Real-life James Bond spied on Cold War Poland

Files from the Polish archives show details of the real-life Bond, a 36-year-old British agent from Devon

Photo via Thetimes.co.uk/

WARSAW:

Poles were left shaken and stirred by news that a suspected British agent called James Bond was on Her Majesty’s secret service in the country in the 1960s, after the Institute of National Remembrance (IPN) posted about him on social media.

According to the institute’s archive James Bond came to Poland on Feb. 18, 1964 and was officially employed as an archivist for the British Embassy Military Attache. He soon came to the attention of Polish counter-intelligence officers.

“We know he was in Poland ... in 1964 and 1965,” Marzena Kruk, director of the IPN’s archive, told Reuters.

“He travelled a bit around Poland ... he liked women, the same as his literary namesake, but there is not even a word about Martini,” she said, referring to the fictional character’s favourite tipple. “However, there is information that he liked Polish beer.”
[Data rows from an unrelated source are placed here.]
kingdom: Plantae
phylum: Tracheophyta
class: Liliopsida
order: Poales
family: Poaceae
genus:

Bond was under strict surveillance, and visited the Bialystok and Olsztyn regions of northeastern Poland to try and “penetrate military facilities” in the Soviet satellite state, according to the files.

However, he was found not to have made contacts with Polish citizens, which would have had serious consequences for any Poles suspected of working with agents from the other side of the Iron Curtain.